The panelists chosen to select the winners of the contest include two Cornell University professors, two local Ithaca filmmakers and film editor Michael Miller, who has edited movies for Woody Allen, Michael Bay and the Coen Brothers. They will pick two films — the best film and the runner-up — to win monetary prizes, which according to Biunno, will be amount to “a couple hundred dollars.”

BFI entered a three-minute comedy titled “Heavenly Blue” and an 11-minute romance titled “Spare Change.” BFI also collaborated with 2012 alumnus Ethan Scarduzio on two 10-minute long films, one of which Scarduzio describes as “an odd little film” called “Dead Meat.”

“I started working on [Dead Meat] in Boston, Massachusetts in the spring of 2013, but the area and the film crew felt miscast,” said Scarduzio, who graduated with a degree in cinema. “So I sent an email to Jared [Biunno] at BFI, and I’ve been working with those guys ever since. I can’t think of a better group of filmmakers.”

Along with the four films created by BFI, BU will also be represented by seniors Michael Chernak and Aleksandr Rikhterman, both majoring in cinema. Rikhterman’s “Pura Vida: Solo-Travel” focuses on interviewees’ trips abroad, and Chernak’s “Watch Me Fall Apart” developed from an idea created in a BU advanced filmmaking class.
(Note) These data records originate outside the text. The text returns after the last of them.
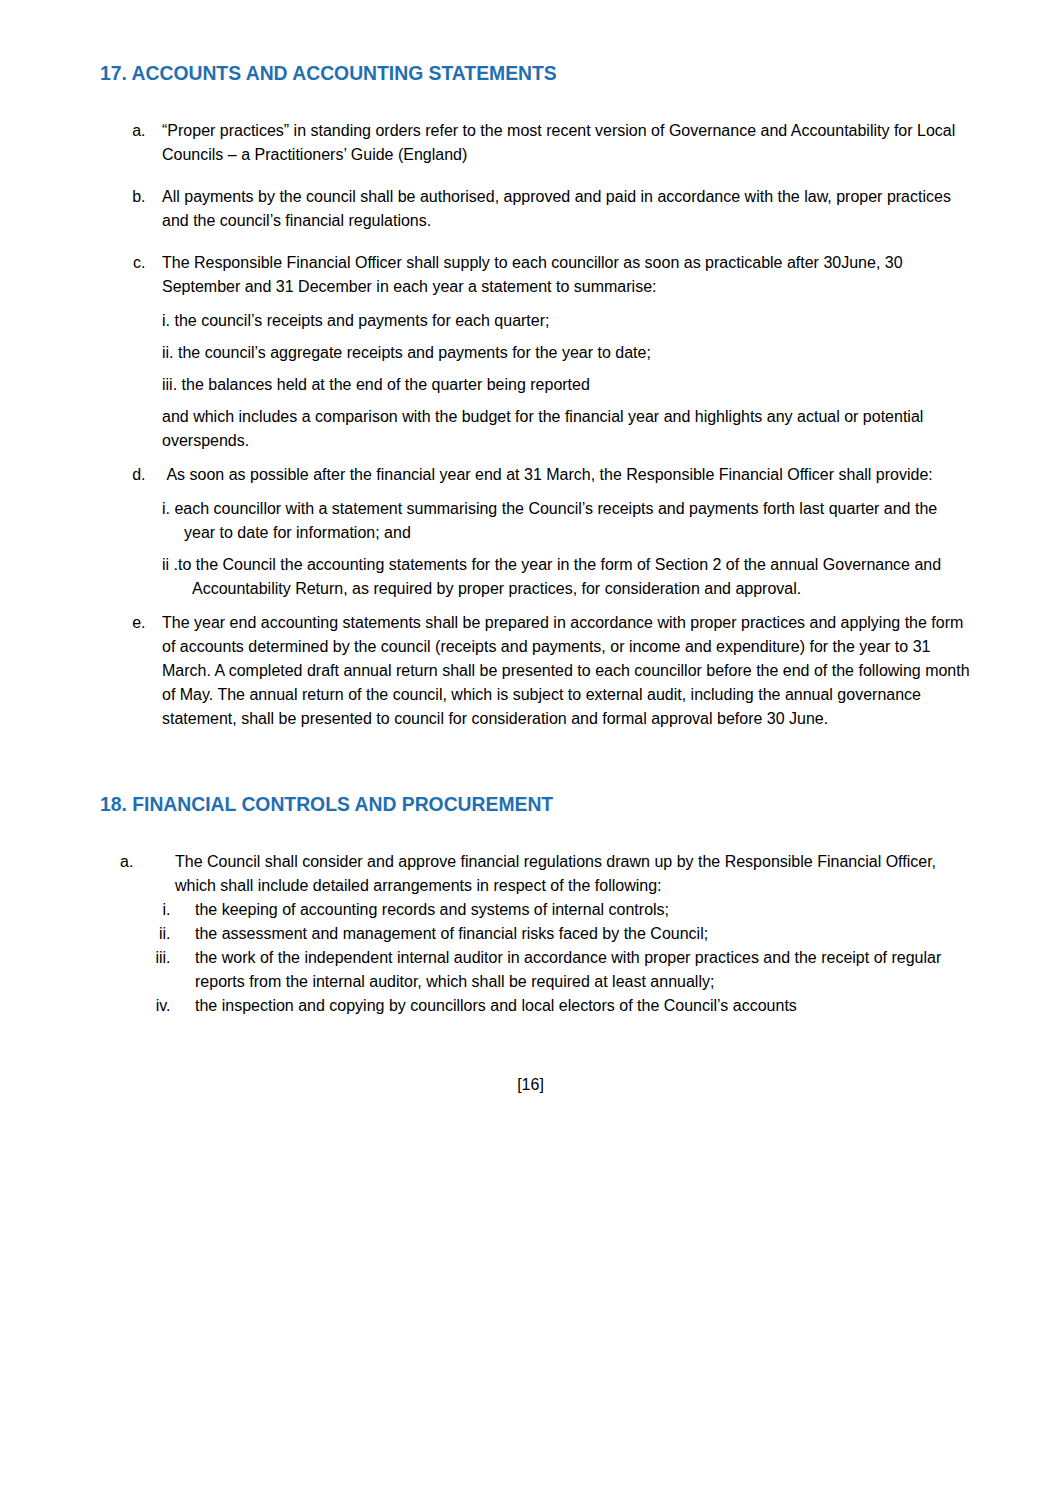17. ACCOUNTS AND ACCOUNTING STATEMENTS
“Proper practices” in standing orders refer to the most recent version of Governance and Accountability for Local Councils – a Practitioners’ Guide (England)
All payments by the council shall be authorised, approved and paid in accordance with the law, proper practices and the council’s financial regulations.
The Responsible Financial Officer shall supply to each councillor as soon as practicable after 30June, 30 September and 31 December in each year a statement to summarise:
i. the council’s receipts and payments for each quarter;
ii. the council’s aggregate receipts and payments for the year to date;
iii. the balances held at the end of the quarter being reported
and which includes a comparison with the budget for the financial year and highlights any actual or potential overspends.
As soon as possible after the financial year end at 31 March, the Responsible Financial Officer shall provide:
i. each councillor with a statement summarising the Council’s receipts and payments forth last quarter and the year to date for information; and
ii .to the Council the accounting statements for the year in the form of Section 2 of the annual Governance and Accountability Return, as required by proper practices, for consideration and approval.
The year end accounting statements shall be prepared in accordance with proper practices and applying the form of accounts determined by the council (receipts and payments, or income and expenditure) for the year to 31 March. A completed draft annual return shall be presented to each councillor before the end of the following month of May. The annual return of the council, which is subject to external audit, including the annual governance statement, shall be presented to council for consideration and formal approval before 30 June.
18. FINANCIAL CONTROLS AND PROCUREMENT
a.
The Council shall consider and approve financial regulations drawn up by the Responsible Financial Officer, which shall include detailed arrangements in respect of the following:
the keeping of accounting records and systems of internal controls;
the assessment and management of financial risks faced by the Council;
the work of the independent internal auditor in accordance with proper practices and the receipt of regular reports from the internal auditor, which shall be required at least annually;
the inspection and copying by councillors and local electors of the Council’s accounts
[16]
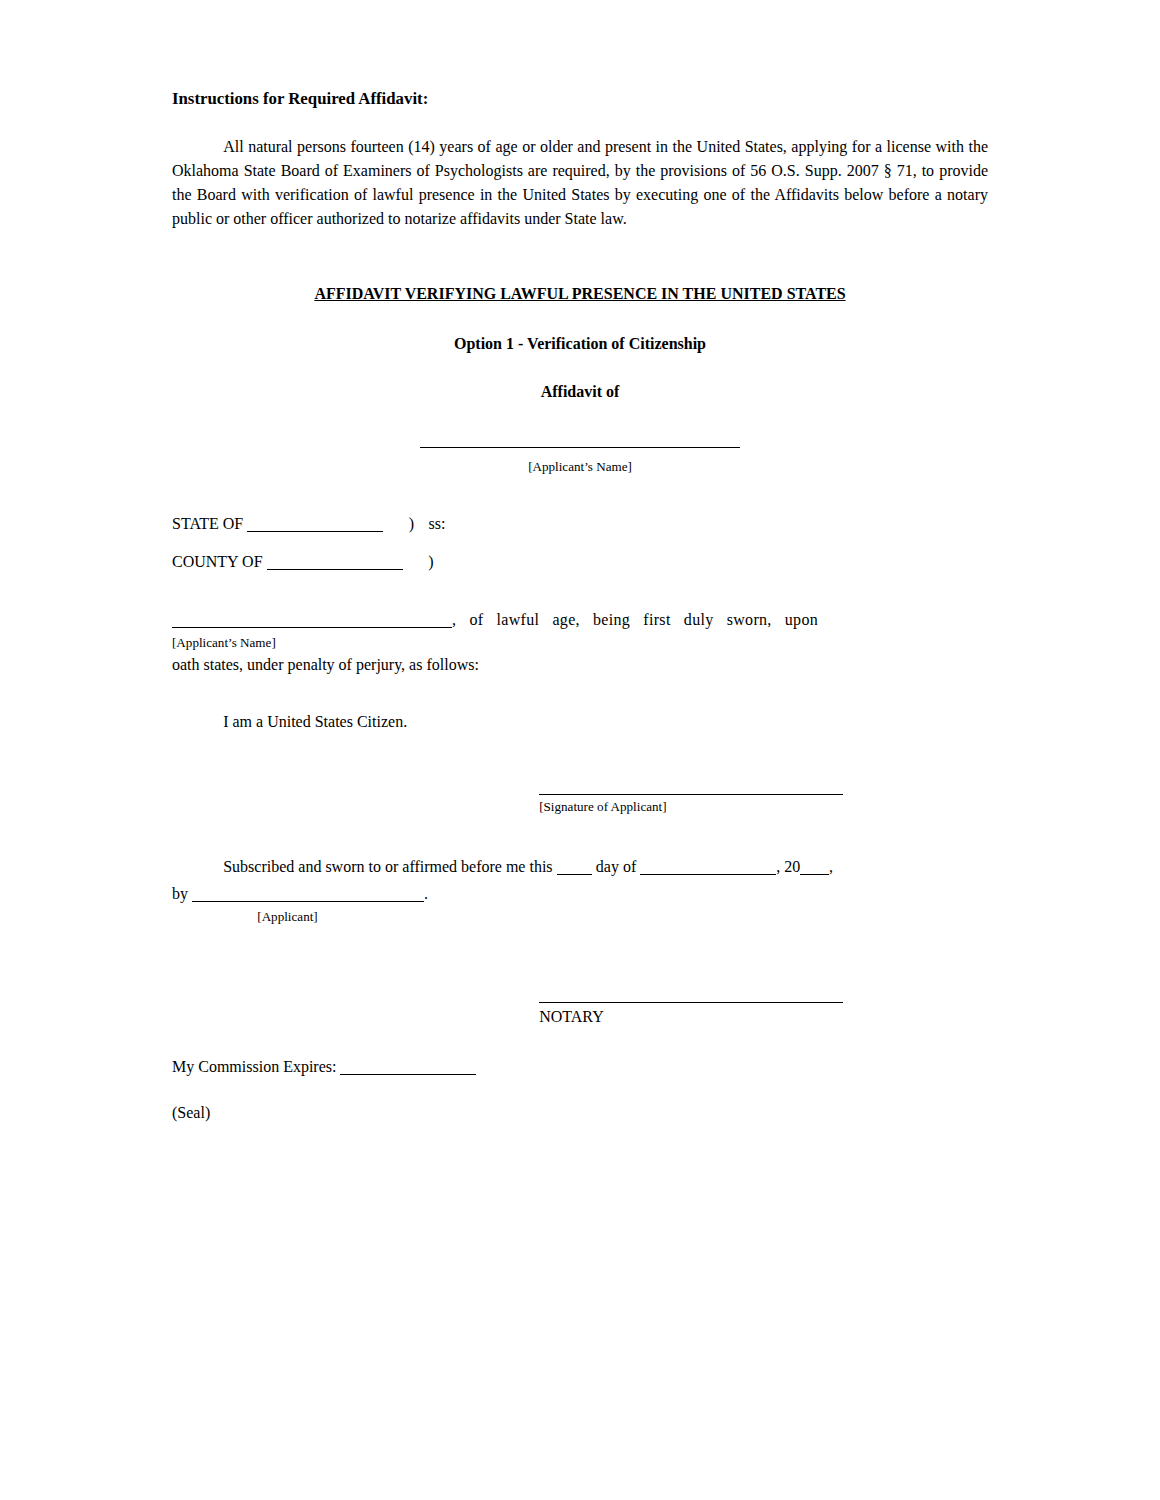Instructions for Required Affidavit:
All natural persons fourteen (14) years of age or older and present in the United States, applying for a license with the Oklahoma State Board of Examiners of Psychologists are required, by the provisions of 56 O.S. Supp. 2007 § 71, to provide the Board with verification of lawful presence in the United States by executing one of the Affidavits below before a notary public or other officer authorized to notarize affidavits under State law.
AFFIDAVIT VERIFYING LAWFUL PRESENCE IN THE UNITED STATES
Option 1 - Verification of Citizenship
Affidavit of
[Applicant’s Name]
STATE OF ) ss:
COUNTY OF )
, of lawful age, being first duly sworn, upon [Applicant’s Name]
oath states, under penalty of perjury, as follows:
I am a United States Citizen.
[Signature of Applicant]
Subscribed and sworn to or affirmed before me this day of , 20 ,
by . [Applicant]
NOTARY
My Commission Expires:
(Seal)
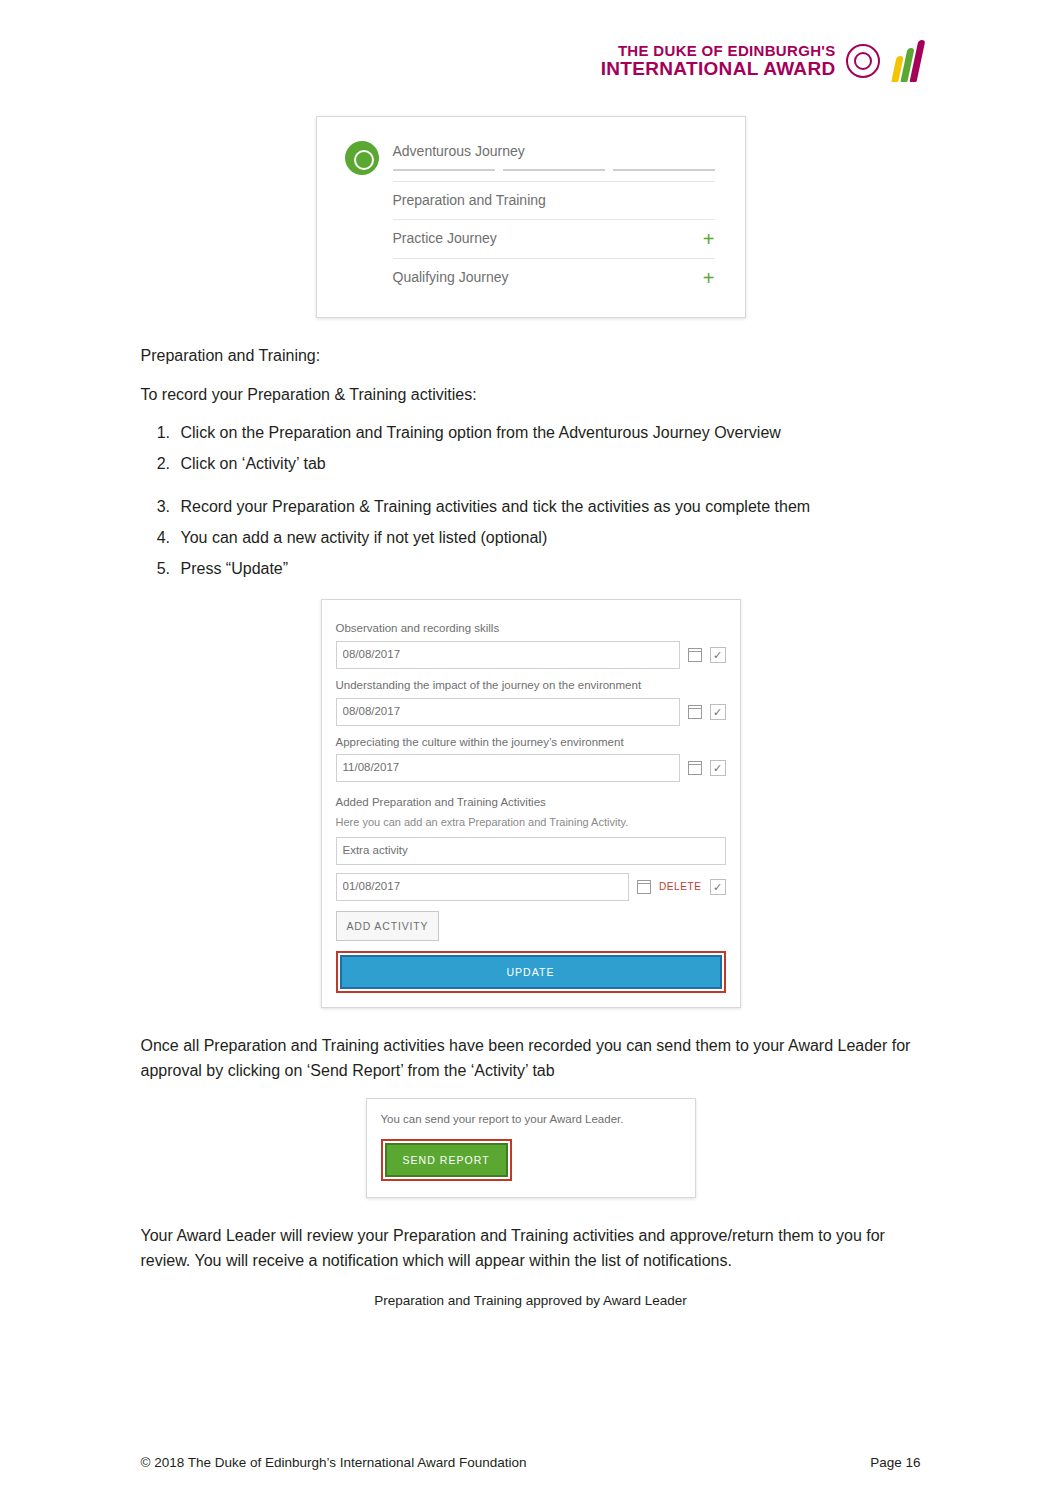The Duke of Edinburgh's International Award
Adventurous Journey
Preparation and Training
Practice Journey+
Qualifying Journey+
Preparation and Training:
To record your Preparation & Training activities:
Click on the Preparation and Training option from the Adventurous Journey Overview
Click on ‘Activity’ tab
Record your Preparation & Training activities and tick the activities as you complete them
You can add a new activity if not yet listed (optional)
Press “Update”
Observation and recording skills
✓
Understanding the impact of the journey on the environment
✓
Appreciating the culture within the journey’s environment
✓
Added Preparation and Training Activities
Here you can add an extra Preparation and Training Activity.
Delete ✓
Add Activity
Update
Once all Preparation and Training activities have been recorded you can send them to your Award Leader for approval by clicking on ‘Send Report’ from the ‘Activity’ tab
You can send your report to your Award Leader.
Send Report
Your Award Leader will review your Preparation and Training activities and approve/return them to you for review. You will receive a notification which will appear within the list of notifications.
Preparation and Training approved by Award Leader
© 2018 The Duke of Edinburgh’s International Award Foundation Page 16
“‘Watch Me Fall Apart’ is a voyeuristic look inside of a young man’s acceptance of his inner demons in a surreal world of sex, blood and pop music,” Chernak said.

Biunno said he is looking forward to entering larger competition instead of just the film premiere screening events BFI hosts on campus and in the community.

“We’ve managed to get people to notice film making in Binghamton,” Biunno said. “For the first time in the last couple months I’ve seen people with like minds want to make films together and have fun and with all that happening. It’s an added bonus that an institution as prestigious as Cornell is recognizing us.”